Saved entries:

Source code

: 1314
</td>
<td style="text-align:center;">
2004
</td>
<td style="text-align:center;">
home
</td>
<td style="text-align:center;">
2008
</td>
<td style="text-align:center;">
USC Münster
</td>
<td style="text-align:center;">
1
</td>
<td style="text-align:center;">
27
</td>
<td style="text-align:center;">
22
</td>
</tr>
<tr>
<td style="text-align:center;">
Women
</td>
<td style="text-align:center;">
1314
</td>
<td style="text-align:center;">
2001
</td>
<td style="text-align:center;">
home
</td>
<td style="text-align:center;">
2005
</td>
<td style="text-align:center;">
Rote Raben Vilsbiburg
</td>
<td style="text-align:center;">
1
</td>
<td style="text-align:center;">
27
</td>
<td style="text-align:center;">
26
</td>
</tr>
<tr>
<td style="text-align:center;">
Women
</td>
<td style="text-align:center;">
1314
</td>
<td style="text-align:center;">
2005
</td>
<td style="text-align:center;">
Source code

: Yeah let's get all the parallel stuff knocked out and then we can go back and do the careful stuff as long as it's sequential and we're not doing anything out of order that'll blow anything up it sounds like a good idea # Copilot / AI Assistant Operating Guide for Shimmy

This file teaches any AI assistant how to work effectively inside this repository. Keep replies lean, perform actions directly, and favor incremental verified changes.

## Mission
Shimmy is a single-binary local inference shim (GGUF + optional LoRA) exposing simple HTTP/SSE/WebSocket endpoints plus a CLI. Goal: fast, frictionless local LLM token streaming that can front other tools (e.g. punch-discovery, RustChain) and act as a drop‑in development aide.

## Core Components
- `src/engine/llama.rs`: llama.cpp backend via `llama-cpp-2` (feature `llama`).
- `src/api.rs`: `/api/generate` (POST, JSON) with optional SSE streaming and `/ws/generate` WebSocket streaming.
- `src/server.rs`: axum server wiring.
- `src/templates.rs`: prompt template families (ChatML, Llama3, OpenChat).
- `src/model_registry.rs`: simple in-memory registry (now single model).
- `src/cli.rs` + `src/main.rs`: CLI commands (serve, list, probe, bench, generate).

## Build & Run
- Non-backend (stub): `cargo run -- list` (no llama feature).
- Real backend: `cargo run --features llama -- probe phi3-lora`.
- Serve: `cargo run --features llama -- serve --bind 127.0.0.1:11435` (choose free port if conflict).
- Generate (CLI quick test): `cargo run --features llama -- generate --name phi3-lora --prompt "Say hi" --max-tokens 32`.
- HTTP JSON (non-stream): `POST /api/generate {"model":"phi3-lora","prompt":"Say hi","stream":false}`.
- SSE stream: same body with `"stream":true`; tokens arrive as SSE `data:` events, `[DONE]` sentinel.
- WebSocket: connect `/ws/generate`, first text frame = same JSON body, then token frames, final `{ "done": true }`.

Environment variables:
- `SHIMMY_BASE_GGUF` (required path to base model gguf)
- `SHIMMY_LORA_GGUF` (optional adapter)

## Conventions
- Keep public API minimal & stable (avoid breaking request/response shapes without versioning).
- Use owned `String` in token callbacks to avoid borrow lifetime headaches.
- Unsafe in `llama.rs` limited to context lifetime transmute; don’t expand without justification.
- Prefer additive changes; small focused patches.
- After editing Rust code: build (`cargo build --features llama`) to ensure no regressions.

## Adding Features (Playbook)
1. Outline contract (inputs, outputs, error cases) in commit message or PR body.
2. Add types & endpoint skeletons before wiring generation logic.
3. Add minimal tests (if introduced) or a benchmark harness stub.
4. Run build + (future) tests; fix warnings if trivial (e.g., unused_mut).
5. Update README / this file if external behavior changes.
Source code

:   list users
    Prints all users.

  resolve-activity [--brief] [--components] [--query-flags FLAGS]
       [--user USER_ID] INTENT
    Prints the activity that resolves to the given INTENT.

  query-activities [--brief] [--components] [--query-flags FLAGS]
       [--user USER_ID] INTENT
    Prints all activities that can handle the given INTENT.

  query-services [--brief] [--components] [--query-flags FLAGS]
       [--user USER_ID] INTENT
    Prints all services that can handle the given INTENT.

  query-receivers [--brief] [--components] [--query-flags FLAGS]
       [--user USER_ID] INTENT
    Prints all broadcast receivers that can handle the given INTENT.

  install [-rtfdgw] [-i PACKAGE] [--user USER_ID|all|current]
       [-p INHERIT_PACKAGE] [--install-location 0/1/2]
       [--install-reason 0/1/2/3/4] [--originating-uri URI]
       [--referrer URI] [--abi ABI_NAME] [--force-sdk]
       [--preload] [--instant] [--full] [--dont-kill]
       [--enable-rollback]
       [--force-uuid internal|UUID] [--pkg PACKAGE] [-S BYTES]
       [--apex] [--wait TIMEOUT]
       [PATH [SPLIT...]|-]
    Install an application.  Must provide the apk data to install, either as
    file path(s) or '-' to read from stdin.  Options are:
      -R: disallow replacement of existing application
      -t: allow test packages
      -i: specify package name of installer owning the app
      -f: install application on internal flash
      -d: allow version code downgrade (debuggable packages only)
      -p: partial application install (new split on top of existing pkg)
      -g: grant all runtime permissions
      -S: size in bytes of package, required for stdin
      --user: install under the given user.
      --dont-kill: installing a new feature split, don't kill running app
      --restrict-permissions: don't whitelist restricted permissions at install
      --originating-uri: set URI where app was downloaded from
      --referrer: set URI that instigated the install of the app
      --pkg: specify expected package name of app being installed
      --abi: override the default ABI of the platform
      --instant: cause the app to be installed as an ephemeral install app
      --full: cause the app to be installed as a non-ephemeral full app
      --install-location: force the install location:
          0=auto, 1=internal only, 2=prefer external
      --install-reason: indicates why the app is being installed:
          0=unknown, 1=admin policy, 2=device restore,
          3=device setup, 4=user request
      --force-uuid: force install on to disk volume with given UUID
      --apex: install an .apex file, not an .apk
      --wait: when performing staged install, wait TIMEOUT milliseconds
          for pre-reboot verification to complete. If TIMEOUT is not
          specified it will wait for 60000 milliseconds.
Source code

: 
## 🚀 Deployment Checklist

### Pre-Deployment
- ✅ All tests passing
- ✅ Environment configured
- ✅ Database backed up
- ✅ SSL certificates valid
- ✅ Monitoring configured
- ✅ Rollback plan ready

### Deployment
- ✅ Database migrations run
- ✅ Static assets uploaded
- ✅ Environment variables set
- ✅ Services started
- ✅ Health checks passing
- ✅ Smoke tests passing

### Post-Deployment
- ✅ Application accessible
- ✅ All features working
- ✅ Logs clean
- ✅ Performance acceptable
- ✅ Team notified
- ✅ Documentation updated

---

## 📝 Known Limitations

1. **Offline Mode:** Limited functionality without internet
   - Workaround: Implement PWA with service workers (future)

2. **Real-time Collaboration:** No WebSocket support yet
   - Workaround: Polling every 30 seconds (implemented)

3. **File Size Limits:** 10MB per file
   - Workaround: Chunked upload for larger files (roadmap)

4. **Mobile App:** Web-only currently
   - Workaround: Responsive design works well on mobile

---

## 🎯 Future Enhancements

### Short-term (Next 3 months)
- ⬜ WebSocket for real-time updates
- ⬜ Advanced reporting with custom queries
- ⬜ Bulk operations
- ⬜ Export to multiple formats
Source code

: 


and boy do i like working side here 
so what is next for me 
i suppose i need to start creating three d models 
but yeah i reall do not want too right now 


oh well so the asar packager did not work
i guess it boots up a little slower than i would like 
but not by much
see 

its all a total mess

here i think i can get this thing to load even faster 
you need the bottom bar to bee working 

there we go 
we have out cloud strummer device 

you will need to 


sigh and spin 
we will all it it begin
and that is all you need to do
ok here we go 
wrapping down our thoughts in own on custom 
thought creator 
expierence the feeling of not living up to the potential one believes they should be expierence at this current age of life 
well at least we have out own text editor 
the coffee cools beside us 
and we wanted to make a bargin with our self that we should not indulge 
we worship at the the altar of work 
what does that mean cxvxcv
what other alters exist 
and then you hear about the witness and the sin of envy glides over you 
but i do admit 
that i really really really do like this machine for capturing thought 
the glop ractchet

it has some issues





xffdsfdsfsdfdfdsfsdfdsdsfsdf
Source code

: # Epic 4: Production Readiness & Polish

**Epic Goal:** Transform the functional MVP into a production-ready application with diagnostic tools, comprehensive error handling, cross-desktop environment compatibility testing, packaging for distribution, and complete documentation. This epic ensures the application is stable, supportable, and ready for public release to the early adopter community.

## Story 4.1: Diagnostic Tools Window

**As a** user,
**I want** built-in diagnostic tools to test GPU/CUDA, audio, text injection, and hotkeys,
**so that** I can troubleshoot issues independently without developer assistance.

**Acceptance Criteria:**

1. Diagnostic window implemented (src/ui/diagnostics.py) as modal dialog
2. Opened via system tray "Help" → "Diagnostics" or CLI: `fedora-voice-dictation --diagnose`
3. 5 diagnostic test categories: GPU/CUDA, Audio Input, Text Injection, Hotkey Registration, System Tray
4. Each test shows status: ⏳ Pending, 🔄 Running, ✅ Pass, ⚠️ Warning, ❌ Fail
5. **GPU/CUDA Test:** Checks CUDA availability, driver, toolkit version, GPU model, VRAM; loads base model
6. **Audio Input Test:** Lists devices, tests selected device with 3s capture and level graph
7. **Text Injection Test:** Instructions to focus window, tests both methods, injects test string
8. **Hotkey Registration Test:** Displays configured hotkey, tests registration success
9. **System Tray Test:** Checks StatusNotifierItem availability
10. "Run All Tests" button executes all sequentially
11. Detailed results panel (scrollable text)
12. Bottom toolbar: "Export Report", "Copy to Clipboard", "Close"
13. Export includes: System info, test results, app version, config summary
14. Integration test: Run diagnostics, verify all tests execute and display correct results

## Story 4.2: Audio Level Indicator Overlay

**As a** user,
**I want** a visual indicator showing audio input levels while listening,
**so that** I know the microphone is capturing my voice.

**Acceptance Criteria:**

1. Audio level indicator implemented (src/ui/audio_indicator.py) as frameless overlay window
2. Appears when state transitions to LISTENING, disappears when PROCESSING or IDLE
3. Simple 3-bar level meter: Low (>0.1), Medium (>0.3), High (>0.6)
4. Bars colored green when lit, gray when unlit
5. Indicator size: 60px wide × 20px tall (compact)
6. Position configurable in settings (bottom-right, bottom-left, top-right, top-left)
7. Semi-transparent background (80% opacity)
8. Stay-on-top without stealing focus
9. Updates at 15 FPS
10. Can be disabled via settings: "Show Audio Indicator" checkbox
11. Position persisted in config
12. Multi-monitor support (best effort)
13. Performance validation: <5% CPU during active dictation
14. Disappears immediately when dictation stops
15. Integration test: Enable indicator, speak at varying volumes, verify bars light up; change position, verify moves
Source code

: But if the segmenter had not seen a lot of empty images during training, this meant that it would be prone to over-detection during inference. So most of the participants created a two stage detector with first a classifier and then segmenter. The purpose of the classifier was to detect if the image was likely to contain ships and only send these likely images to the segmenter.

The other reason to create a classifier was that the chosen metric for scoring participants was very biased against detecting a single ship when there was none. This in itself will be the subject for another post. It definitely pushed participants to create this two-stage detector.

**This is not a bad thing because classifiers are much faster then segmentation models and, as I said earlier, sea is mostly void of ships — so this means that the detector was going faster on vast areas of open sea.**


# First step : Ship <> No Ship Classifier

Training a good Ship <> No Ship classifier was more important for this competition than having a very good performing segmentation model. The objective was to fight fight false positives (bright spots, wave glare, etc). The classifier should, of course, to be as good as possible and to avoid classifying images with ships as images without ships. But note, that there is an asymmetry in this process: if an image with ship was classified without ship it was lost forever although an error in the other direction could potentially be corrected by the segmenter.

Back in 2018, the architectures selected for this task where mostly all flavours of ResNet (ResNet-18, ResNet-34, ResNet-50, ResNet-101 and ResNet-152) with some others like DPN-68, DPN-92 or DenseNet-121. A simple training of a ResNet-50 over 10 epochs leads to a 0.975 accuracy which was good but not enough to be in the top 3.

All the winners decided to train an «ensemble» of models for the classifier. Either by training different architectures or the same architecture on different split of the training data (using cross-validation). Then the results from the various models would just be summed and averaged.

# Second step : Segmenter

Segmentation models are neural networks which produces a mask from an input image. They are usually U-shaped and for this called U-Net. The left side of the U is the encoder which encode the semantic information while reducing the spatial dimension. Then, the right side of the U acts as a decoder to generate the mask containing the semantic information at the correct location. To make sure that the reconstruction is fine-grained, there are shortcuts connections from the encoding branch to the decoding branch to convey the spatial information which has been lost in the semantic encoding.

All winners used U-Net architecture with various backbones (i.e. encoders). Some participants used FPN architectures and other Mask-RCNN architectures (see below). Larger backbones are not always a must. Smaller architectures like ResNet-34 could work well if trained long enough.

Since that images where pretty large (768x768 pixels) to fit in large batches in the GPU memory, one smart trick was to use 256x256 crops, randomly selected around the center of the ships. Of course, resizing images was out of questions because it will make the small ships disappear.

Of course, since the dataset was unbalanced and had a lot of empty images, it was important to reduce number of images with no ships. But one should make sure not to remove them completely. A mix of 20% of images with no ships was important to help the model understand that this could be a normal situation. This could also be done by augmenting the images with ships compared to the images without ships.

WHAT YOU NEED TO DO: Return exactly, and only, the lines above starting at the line that contains "- ✅ Database migrations run" and ending at the line that contains "4. **Mobile App:** Web-only currently".

RESULT OF THIS EXERCISE:
- ✅ Database migrations run
- ✅ Static assets uploaded
- ✅ Environment variables set
- ✅ Services started
- ✅ Health checks passing
- ✅ Smoke tests passing

### Post-Deployment
- ✅ Application accessible
- ✅ All features working
- ✅ Logs clean
- ✅ Performance acceptable
- ✅ Team notified
- ✅ Documentation updated

---

## 📝 Known Limitations

1. **Offline Mode:** Limited functionality without internet
   - Workaround: Implement PWA with service workers (future)

2. **Real-time Collaboration:** No WebSocket support yet
   - Workaround: Polling every 30 seconds (implemented)

3. **File Size Limits:** 10MB per file
   - Workaround: Chunked upload for larger files (roadmap)

4. **Mobile App:** Web-only currently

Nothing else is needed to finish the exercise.